Almost every aspect of Reacher, which was developed by veteran TV writer Nick Santora (CBS's Scorpion, Quibi's The Fugitive), feels designed to please longtime readers of the books. Where in the Star Wars or Marvel universes fan service takes the form of easter eggs, Reacher fan service is a bit more brutal: He snaps wrists, cracks legs, and busts skulls. But the character, a retired US Army police officer who now wanders the country solving elaborate mysteries in small towns, is more than a blunt object. Reacher appreciates the blues, loves a slice of pie and a black coffee, and enjoys traveling on the bus.
Reacher's transient nature lends itself to episodic storytelling. Like Amazon's Bosch, still the peak of recent airport novel adaptations, Reacher (the show) draws plot elements from Reacher (the books) and stretches them across a full season, allowing Reacher (the character) to slowly pull together the strands of a conspiracy. The first season is based on the first Reacher novel The Killing Floor, which finds Reacher arriving in Margrave, Georgia, and immediately getting arrested for a murder he didn't commit. Reacher's brother also gets murdered, so it becomes—you guessed it—personal, and he must work with a buttoned-up detective (Malcolm Goodwin) and a beautiful local cop (Willa Fitzgerald) to solve the mystery and hunt down the bad guys.

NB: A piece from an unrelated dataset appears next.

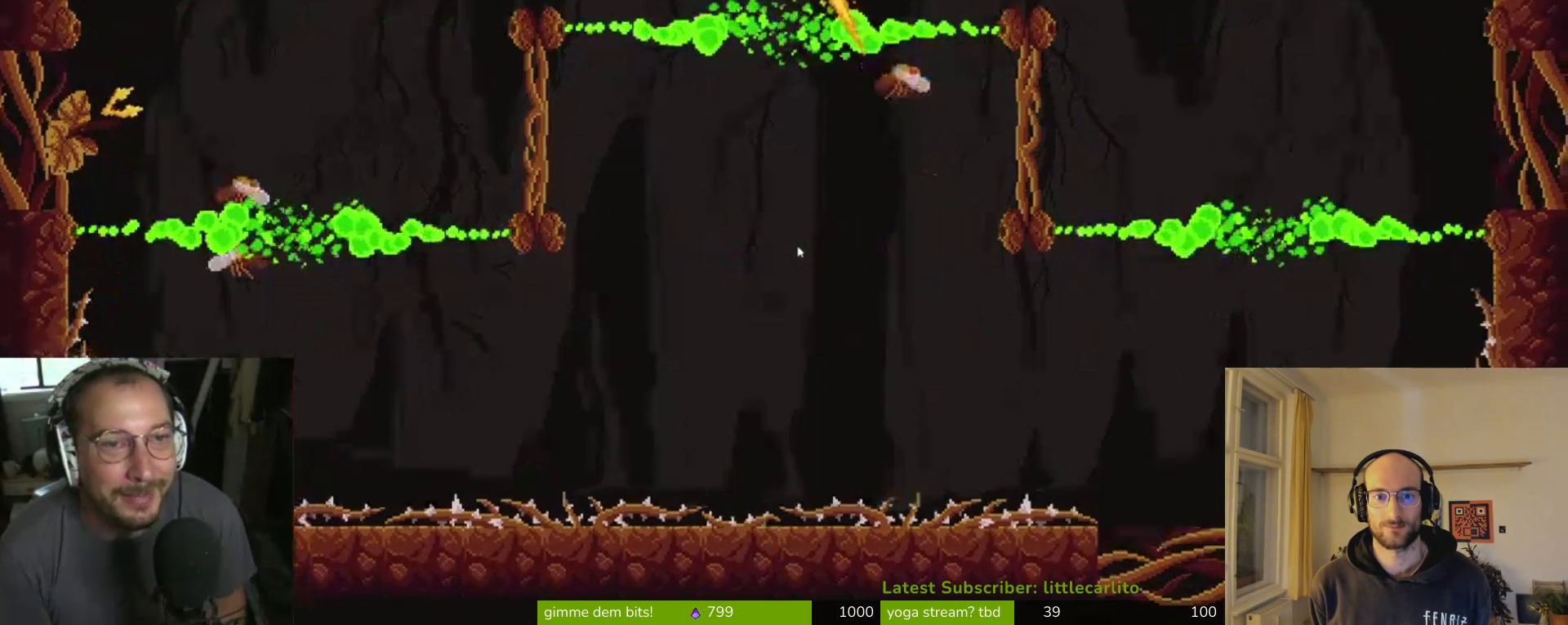
{"buttons": ["CROSS"], "left_stick": "up-left", "events": [[33, "CIRCLE", "up"], [33, "CROSS", "up"], [33, "R1", "up"], [67, "R1", "down"], [100, "CIRCLE", "down"], [100, "CROSS", "down"], [100, "TRIANGLE", "down"], [167, "CROSS", "up"], [200, "CIRCLE", "up"], [200, "R1", "up"], [200, "TRIANGLE", "up"], [267, "CIRCLE", "down"], [333, "CROSS", "down"], [367, "CROSS", "up"], [400, "CIRCLE", "up"], [467, "CROSS", "down"], [500, "left_stick", "up-left"]]}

The plot is needlessly complicated, packed with gruesome deaths and ponderous flashbacks, but that comes with the territory. The what and the why of the larger narrative don't really matter as much as the small details of how Reacher goes about solving the mystery. He uses the chemicals in a packet of ketchup to reveal an essential clue at a crime scene, he knows what time it is without looking at his watch, and he places toothpicks in the hinges of a door to give himself extra time in case an intruder breaks into his hotel room. In these moments, the show captures the methodical appeal of character. Similarly, Ritchson has a pleasingly deadpan delivery and grasps the absurdity of the character. When a snotty bureaucrat asks who the hell he thinks he is, Reacher responds, "A pissed off drifter with nothing to lose." That's the stuff.
Does Reacher offer surprises or twists on a familiar formula? No, that would be silly. After Reacher delivers the drifter line, he chokes out the annoying guy getting in his way with a phone cord, the type of physical action that's as cheerfully goofy to watch as Reacher snapping zip ties with a quick jerk of his meaty wrists. This show knows what it's doing. It feels designed to slot right in between Bosch and Jack Ryan in Amazon's ongoing effort to put our nation's paperback reading fathers (and the children who love them) in an eternal streaming chokehold. If you're so inclined, allow yourself to be smothered by Reacher's beefy embrace.